- **TASK REQUIREMENTS**
From the entry on Orosius and Bishop John, extract the passage that begins with the words "Presbyters Uniwersytet Warszawski" and ends after the words "Pelagians, AD 415.", copying it verbatim.

- **EXCERPT TO READ**
Presbyters Uniwersytet Warszawski
ID
ER 975
Bishop John of Jerusalem (Palestine) accuses Presbyter Orosius who came to pay him his respects on the day of the Feast of Dedication in Jerusalem of blasphemy (12 September 415). Orosius, Book in Defence against the Pelagians, AD 415.
Orosius gives an account about the assembly concerning Pelagius which was presided over by Bishop John of Jerusalem in July 415. Then he continues:
 
7. Nunc autem cum post dies XL et vn primo enoaeniorum die, ut solitus eram quando aderam, ad obsequium Iohannis episcopi cucurrissem, statim ab eo notam falsi criminis pro gratia salutationis accepi. ait enim mihi: "quare ad me uenis, homo qui blasphemasti?" uolens, ut credo, intellegi: noli me tangere, quia mundus sum et absque peccato. at ego nihil mihi conscius interrogaui: cquando aut quo audiente aut cuiusmodi illud est dictum, quod blasphemiae possit adscribi? episcopus respondit: "ego te audiui dixisse, quia nec cum Dei adiutorio possit esse homo sine peccato". ego quidem, beatissimi sacerdotes, sicut et nos testes estis et uniuersa fraternitas et praeterea sancti uiri qui huic testimonio amore ueritatis adsistunt, statim testificatus sum dicens, quia eiusmodi uerbum, quod nunc a me dictum episcopus intenderit, numquam de ore meo antea processisset. [...]
 
(ed. Zangemaister 1882: 611)
Orosius gives an account about the assembly concerning Pelagius which was presided over by Bishop John of Jerusalem in July 415. Then he continues:
 
7. However, forty-seven days later, when I approached Bishop John on the first day of the Festival of Dedication to pay my respects, as I have been accustomed to do ever since my arrival, in response to my greeting I immediately received from him the brand of a false accusation. For he said to me, "Why do you, as a man who has blasphemed, come before me?"— wishing, I believe, to be understood as meaning, "Do not touch me because I am pure and without sin." But since I was not conscious of any guilt, I asked, "When did anyone hear anything or what kind ofthing was said that it could be regarded as blasphemy?" The bishop replied, "I myself heard you say that not even with God's assistance can a person be without sin." Now, most reverend fathers, as you are my witnesses, and as it has been witnessed by all of our brothers and those saintly men as well who are standing as my supporters in this testimony out of their love for the truth, I responded immediately, saying that such a declaration as now has been asserted by the bishop to have been made by me, never in the past came out of my mouth. [...]
 
He continues his apology against John.

Collection entries:
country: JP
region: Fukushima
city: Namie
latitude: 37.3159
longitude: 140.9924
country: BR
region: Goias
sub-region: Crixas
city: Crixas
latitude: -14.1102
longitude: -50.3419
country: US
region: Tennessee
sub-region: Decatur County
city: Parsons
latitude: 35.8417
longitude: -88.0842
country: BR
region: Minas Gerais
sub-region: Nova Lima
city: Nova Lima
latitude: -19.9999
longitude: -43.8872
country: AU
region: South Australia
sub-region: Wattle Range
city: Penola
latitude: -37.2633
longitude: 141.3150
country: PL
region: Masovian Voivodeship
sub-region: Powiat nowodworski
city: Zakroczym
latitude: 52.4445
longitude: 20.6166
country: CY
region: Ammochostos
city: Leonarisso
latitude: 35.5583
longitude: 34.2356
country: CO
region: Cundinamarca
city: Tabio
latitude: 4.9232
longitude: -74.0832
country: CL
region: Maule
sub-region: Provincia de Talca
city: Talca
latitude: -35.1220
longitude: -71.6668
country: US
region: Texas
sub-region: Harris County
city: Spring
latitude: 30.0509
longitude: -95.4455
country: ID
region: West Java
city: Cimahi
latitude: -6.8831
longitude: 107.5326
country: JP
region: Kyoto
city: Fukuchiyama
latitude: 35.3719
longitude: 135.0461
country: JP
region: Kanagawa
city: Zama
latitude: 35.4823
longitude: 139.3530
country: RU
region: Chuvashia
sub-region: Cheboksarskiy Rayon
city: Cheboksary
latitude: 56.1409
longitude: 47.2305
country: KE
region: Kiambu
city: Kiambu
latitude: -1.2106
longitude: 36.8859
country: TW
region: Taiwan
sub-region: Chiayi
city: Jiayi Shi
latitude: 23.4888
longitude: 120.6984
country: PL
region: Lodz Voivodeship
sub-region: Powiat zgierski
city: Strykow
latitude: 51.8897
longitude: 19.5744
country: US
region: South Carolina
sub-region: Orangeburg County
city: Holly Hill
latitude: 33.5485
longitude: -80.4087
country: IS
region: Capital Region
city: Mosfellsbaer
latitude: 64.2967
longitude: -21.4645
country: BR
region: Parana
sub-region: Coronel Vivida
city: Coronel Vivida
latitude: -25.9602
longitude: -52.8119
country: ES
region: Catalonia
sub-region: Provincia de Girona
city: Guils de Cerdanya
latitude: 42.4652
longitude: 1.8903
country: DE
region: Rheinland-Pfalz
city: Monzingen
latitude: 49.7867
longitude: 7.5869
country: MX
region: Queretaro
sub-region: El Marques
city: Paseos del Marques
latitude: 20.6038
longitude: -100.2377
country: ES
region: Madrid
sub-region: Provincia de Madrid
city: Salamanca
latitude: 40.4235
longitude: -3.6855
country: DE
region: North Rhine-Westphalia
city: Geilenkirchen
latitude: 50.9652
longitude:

- **RESULT OF THIS EXERCISE**
Presbyters Uniwersytet Warszawski
ID
ER 975
Bishop John of Jerusalem (Palestine) accuses Presbyter Orosius who came to pay him his respects on the day of the Feast of Dedication in Jerusalem of blasphemy (12 September 415). Orosius, Book in Defence against the Pelagians, AD 415.